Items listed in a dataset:
▬▬▬
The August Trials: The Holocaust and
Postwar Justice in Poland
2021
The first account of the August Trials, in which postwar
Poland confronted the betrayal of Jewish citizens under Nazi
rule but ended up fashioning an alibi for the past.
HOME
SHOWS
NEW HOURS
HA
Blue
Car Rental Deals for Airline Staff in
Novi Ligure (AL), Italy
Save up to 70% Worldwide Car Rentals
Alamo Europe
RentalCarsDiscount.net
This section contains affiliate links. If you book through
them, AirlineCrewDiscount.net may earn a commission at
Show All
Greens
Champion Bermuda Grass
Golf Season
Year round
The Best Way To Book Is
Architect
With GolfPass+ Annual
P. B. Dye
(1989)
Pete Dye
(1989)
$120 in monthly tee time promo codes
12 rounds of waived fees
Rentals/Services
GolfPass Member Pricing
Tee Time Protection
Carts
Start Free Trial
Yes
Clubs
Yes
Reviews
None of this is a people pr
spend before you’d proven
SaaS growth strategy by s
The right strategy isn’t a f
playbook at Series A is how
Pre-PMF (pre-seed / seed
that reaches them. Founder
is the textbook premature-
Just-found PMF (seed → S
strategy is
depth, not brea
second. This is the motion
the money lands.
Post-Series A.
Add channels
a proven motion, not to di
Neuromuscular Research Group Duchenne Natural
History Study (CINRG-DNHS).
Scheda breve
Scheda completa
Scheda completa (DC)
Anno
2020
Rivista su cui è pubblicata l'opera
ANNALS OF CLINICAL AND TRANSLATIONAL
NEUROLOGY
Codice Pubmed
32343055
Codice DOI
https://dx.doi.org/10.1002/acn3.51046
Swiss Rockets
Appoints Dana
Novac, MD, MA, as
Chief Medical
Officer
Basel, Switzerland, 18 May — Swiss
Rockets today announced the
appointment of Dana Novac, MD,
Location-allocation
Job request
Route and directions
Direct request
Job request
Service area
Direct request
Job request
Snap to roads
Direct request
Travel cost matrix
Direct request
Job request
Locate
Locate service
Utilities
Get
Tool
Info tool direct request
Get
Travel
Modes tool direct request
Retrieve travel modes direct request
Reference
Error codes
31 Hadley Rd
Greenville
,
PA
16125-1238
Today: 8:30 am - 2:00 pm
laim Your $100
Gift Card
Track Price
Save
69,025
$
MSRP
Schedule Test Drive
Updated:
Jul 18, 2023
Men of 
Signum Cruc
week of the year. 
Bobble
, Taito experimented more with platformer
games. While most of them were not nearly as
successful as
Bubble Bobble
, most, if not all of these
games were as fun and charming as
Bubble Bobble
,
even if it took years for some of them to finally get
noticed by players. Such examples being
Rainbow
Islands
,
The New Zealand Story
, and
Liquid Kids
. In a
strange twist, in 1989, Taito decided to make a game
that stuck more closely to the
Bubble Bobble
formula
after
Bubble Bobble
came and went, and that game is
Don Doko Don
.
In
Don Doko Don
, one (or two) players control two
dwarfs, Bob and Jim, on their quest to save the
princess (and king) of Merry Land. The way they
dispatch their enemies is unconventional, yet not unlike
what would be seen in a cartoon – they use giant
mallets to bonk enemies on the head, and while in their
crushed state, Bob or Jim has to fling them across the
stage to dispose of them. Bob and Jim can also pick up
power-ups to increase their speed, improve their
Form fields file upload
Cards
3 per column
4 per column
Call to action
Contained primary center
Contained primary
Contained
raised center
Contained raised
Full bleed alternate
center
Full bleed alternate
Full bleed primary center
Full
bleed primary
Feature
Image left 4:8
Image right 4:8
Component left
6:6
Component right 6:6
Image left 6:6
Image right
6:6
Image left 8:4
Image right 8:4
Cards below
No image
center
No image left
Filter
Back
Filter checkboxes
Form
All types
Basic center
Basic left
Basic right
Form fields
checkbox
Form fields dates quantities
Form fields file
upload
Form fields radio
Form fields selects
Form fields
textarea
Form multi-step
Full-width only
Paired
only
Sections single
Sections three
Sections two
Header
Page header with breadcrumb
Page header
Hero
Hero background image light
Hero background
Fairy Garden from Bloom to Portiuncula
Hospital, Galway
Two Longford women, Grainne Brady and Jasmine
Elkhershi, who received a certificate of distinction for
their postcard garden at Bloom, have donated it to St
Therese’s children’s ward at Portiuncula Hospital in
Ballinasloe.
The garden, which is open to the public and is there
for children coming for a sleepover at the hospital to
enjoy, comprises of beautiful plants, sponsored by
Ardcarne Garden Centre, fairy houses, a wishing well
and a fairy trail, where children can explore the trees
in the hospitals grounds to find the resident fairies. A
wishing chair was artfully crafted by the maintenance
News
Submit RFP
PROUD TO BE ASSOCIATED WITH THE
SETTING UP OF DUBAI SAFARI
▬▬▬
Scan the data above, find each line with "Rentals", and copy it.

Save up to 70% Worldwide Car Rentals
Rentals/Services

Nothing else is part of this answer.